Officiellement Moïse Katumbi, ancien gouverneur de la province du Katanga et candidat empêché à la dernière présidentielle de 2018, a fait le déplacement pour soutenir l’implantation de son parti Ensemble pour la République à Kisangani, dans la province de la Tshopo, née du démembrement de l’ancienne Province orientale.
Mais ce déplacement à deux ans des prochaines présidentielles et législatives avait un goût de lancement de campagne électorale. Un marathon. L’homme d’affaires, qui fut interdit de rentrer dans son pays à la veille de la présidentielle de 2018, n’a visiblement pas envie de voir se répéter ce scénario. Katumbi veut déjà marquer le terrain et se présenter aux futurs électeurs.
Premier constat
Moïse Katumbi demeure éminemment populaire. Dans une ville, volontiers frondeuse, qui avait bousculé Mme Dénise Nyakeru Tshisekedi, lorsque la première dame a tenté le 27 novembre dernier de se présenter avec le patron de la SNEL devant une population plongée dans le noir depuis plus de quatre mois, Katumbi a su tirer son épingle du jeu.
«Ici, personne n’a oublié qu’elle nous a expliqué qu’elle était venue parce que le président n’avait pas le temps de s’occuper de nos soucis », se souvient Bienvenu, étudiant en histoire qui aime répéter sur un ton sarcastique les paroles de la première dame : «Je suis venue vous transmettre les salutations chaleureuses de votre Papa. Il a beaucoup de charges, raison pour laquelle il m’a envoyée ici auprès de vous».

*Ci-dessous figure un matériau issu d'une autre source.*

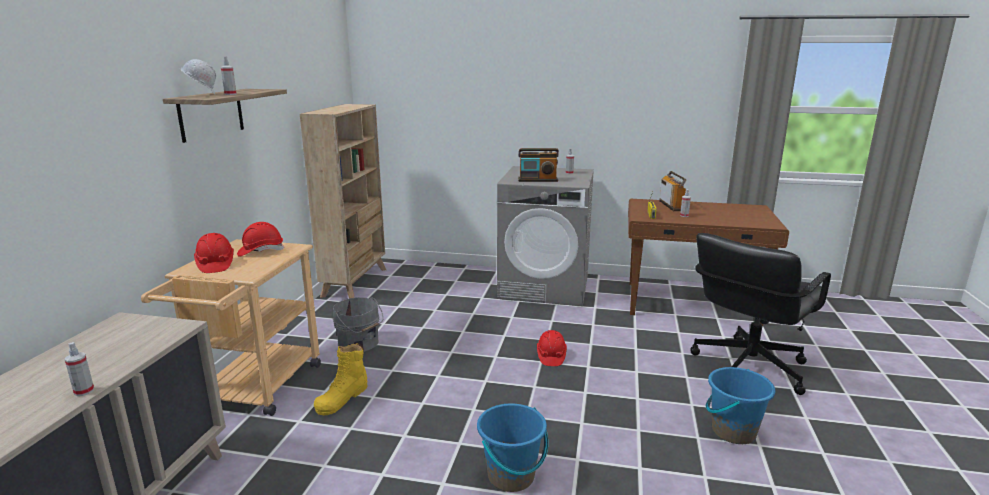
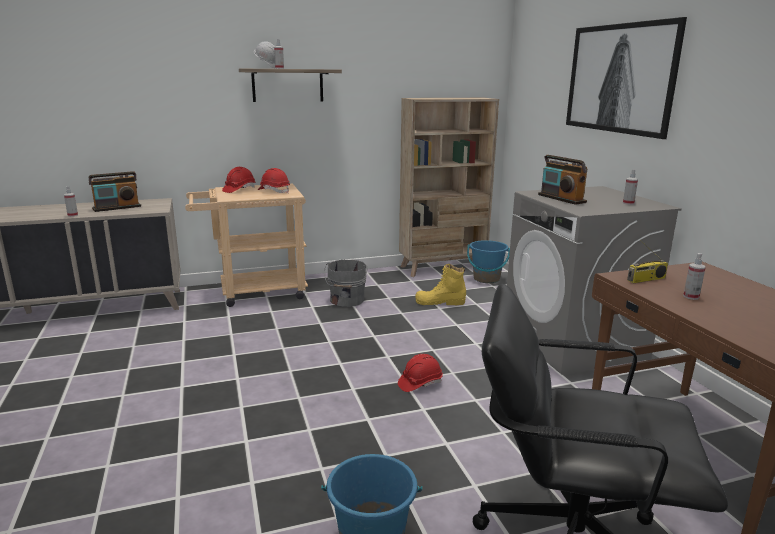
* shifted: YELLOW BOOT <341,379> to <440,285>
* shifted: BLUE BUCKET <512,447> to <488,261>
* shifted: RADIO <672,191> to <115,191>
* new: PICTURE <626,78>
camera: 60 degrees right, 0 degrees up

«Un discours qui ne passe pas », continue Bienvenu qui, interrogé par téléphone, confie sa rancœur pour la capitale Kinshasa, symbole, selon lui, et plusieurs de ses «copains» qui se succèdent au téléphone, de «corruption», d’«affairisme» et de «jeux politiciens qui ne servent qu’à remplir les poches du clan présidentiel».
Deuxième constat
Le RAM capitalise toutes les colères. Le fameux Registre des appareils mobiles qui n’est autre qu’une taxe déguisée qui touche tous les Congolais qui disposent d’un GSM et doivent acheter des «unités». Le RAM est essentiellement géré par des membres de la famille présidentielle. Souci, les fonds perçus sont largement… introuvables.
La population exige la fin de cette taxe et le remboursement des sommes perçues qui ne sont jamais rentrées dans les caisses de l’État. Moïse Katumbi n’a rien dit d’autre hier à Kisangani, exigeant la fin de ce «fardeau supplémentaire pour la population», certain de son effet. Certain aussi de l’image désastreuse des derniers événements qui mobilisent les réseaux sociaux très actifs en RDC, comme les images d’un gouverneur déchu traîné à moitié nu dans la rue par la police judiciaire ou celles d’un jeune homme filmé sous la torture et tué dans le cachot de la Police spécialisée, ou encore la polémique autour de cette jeune femme grièvement blessée par balle par l’escorte de Mme Tshisekedi ou les deux tués lors des dernières manifestations à Goma… Autant d’images qui caricaturent un pouvoir qui malgré son appétit et ses ambitions semble déjà bien fatigué.
Troisième constat
Il découle des deux premiers, la cohabitation au sein de l’Union sacrée entre Tshisekedi et Katumbi atteint un point de non-retour. Katumbi a rejoint cette majorité politique qui a permis à Tshisekedi de s’émanciper de la tutelle de l’ex-président Kabila.
Aujourd’hui, un petit noyau dans le premier cercle présidentiel travaille à transformer cet agglomérat disparate en un mouvement politique dont la seule raison d’être serait de soutenir la candidature de Félix Tshisekedi à la présidentielle. Une tentative de fédérer un maximum de clients politiques qui explique certains élargissements récents comme la remise en liberté de l’ex-directeur de cabinet Vital Kamerhe, condamné à 20 ans de prison, dans l’espoir de récupérer les voix du Kivu. Katumbi ne peut supporter cette candidature. Tshisekedi, toujours soutenu par les bailleurs de fonds internationaux malgré un bilan économique erratique, n’ignore pas cette donne, ni que Katumbi sera son plus grand rival. Le combat, feutré et larvé pour l’instant, est bel et bien lancé.